Nathan Kernan is a writer who lives in New York. He is working on a biography of James Schuyler.

Susan Te Kahurangi King stopped speaking around age four but drew prolifically through her thirties, when, suddenly, she stopped. In 2008, almost twenty years later, she resumed her work, picking up where she left off. Since then, King has continued her remarkable output of drawings in graphite, pencil, crayon, ink, and pens of various types.

Gerald Murphy (1888–1964), together with his wife and their circle, was the subject of a landmark exhibition in 2007 at Williams College Museum, Making It New: The Art and Style of Sara and Gerald Murphy, where all of Murphy’s surviving paintings were on view. Calvin Tomkins’s book Living Well Is the Best Revenge remains the best introduction to the couple’s legendary life.

Charles North’s most recent book of poetry, What It Is Like: New and Selected Poems (Turtle Point/Hanging Loose), topped NPR’s Best Poetry Books of 2011. No Other Way, a selection of his essays on poets, artists, and critics, is available from Hanging Loose Press. More at charlesnorth.net.

Katherine Porter is an American artist born in Cedar Rapids, Iowa in 1941. She received her BA from Colorado College in 1963 and has also received an honorary doctorate from Colby College. She has shown twice in the Whitney Biennial and had solo exhibitions at the Knoedler Gallery in London, the Nina Nielsen Gallery in Boston, and the Andre Emmerich and Salander-O’Reilly Galleries in New York. Her work is in the collections of the Metropolitan Museum of Art, Museum of Modern Art, Whitney Museum of American Art, Museum of Fine Arts in Boston, and the Tel Aviv Museum in Jerusalem.

Judith E. Stein is a writer and independent curator who specializes in postwar American art. Her biography of the art dealer Richard Bellamy is forthcoming from Farrar, Straus & Giroux.

George Sugarman (1912–1999) was an American artist working in the mediums of drawing, painting, and sculpture. He pioneered the concepts of pedestal-free sculpture and is best known for his large-scale, vividly painted metal sculptures. In his will he provided for the establishment of The George Sugarman Foundation, Inc.

A. J. A. Symons (1900–1941) wrote one of the most famous of all British biographies in 1934, The Quest for Corvo, about the eccentric author Frederick Rolfe. Founder of the First Edition Club and co-founder of the Food and Wine Society, his scattered writings were published posthumously as Essays and Biographies, and he himself became the subject of a remarkable biography by his brother Julian Symons, A. J. A. Symons: His Life and Speculations.

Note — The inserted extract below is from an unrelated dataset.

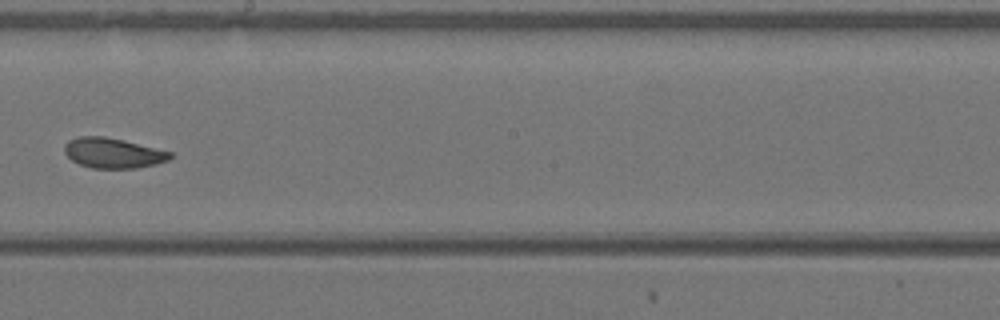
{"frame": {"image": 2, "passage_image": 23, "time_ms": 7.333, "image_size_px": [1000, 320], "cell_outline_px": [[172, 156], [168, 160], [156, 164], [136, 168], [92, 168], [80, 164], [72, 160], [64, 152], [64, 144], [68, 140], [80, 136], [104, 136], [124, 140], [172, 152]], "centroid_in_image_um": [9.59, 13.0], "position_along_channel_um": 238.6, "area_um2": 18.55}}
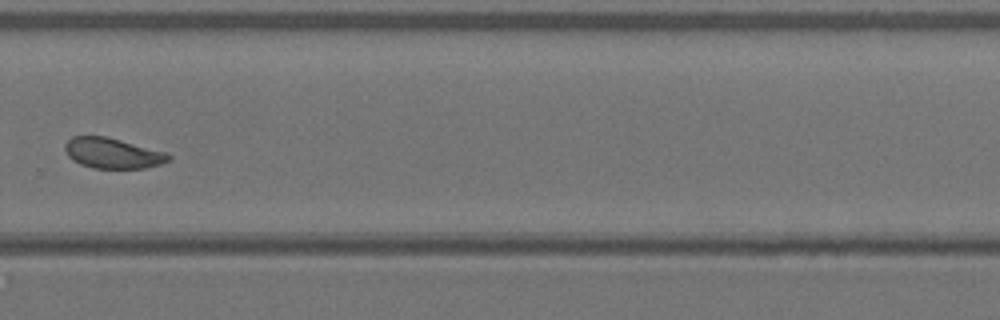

John Willenbecher is a New York-based painter and sculptor. He studied art history at Brown University and then at The Institute of Fine Arts, NYU. His first exhibition was at the Feigen+Herbert Gallery in New York in 1963.

Trevor Winkfield exhibits his paintings at Tibor de Nagy Gallery in New York. Recent publications include Georges Braque and Others: The Selected Art Writings of Trevor Winkfield (1990–2009) and How I Became a Painter (conversations with Miles Champion). A show of his collaborations with poets and writers was held this past winter at the Poetry Foundation in Chicago, traveling to Poet’s House, New York, this fall.